The class model separates users and sessions, market entities, prediction records, portfolio state, and analysis jobs. Service-specific repositories and controllers keep transport logic separate from persistence and domain behavior.

Authentication methodology

Authentication service workflow

The auth service validates credentials, hashes passwords, issues short-lived access tokens, rotates refresh tokens, and supports revocation through Redis-backed state. OAuth users follow the same platform identity flow after provider callback validation.

Prediction methodology

The Pattern service uses a reproducible offline-to-online pipeline:

  1. Collect and validate historical OHLCV data.
  2. Clean and normalize the input series.
  3. Compute technical features and construct rolling windows.
  4. Split data without future leakage.
  5. Train and evaluate candidate models.
  6. Record experiments with MLflow and version data/artifacts with DVC and DAGsHub.
  7. Promote a selected artifact into the inference service.
  8. Reapply the saved preprocessing contract for online predictions.

Offline ML pipeline

Prediction endpoint workflow

The inference response includes direction and confidence for short horizons.
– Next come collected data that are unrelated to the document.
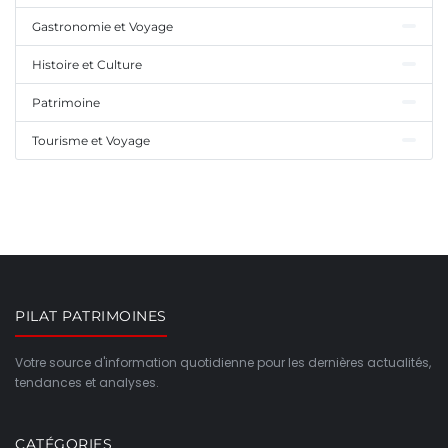
Gastronomie et Voyage
Histoire et Culture
Patrimoine
Tourisme et Voyage
PILAT PATRIMOINES
Votre source d'information quotidienne pour les dernières actualités,
tendances et analyses.
CATÉGORIES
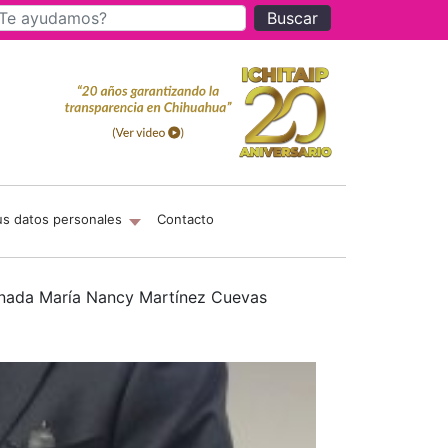
Buscar
us datos personales
Contacto
sionada María Nancy Martínez Cuevas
Confidence is communicated as model evidence, not as certainty.

Data service methodology

Data service architecture

The data service hides provider-specific formats behind stable endpoints. It validates tickers, retrieves quotes and history, computes or serves indicators, caches repeat requests, persists normalized snapshots, and streams selected updates over WebSockets.

Profile methodology

Profile service workflow

The profile service owns user-facing details and portfolio state. Position updates and transaction history support risk calculations and provide the orchestration service with context such as current exposure and available cash.

Orchestration methodology

Orchestration workflow

Orchestration uses graph state to make multi-service analysis traceable. A typical graph validates the request, fetches evidence, composes signals, generates a recommendation, applies risk checks, and formats the response. Persisted events make failures easier to locate than a single opaque endpoint implementation.

Recommendation generation

The recommendation combines four classes of evidence:

  • Market evidence: price movement, volume, technical indicators, and news context
  • Model evidence: predicted direction, horizon, and confidence
  • User evidence: holdings, cash, transaction history, and risk context
  • Policy evidence: deterministic thresholds, exposure constraints, and fallback rules

AI assistance is used to structure and explain the combined evidence. It does not bypass validation or risk rules.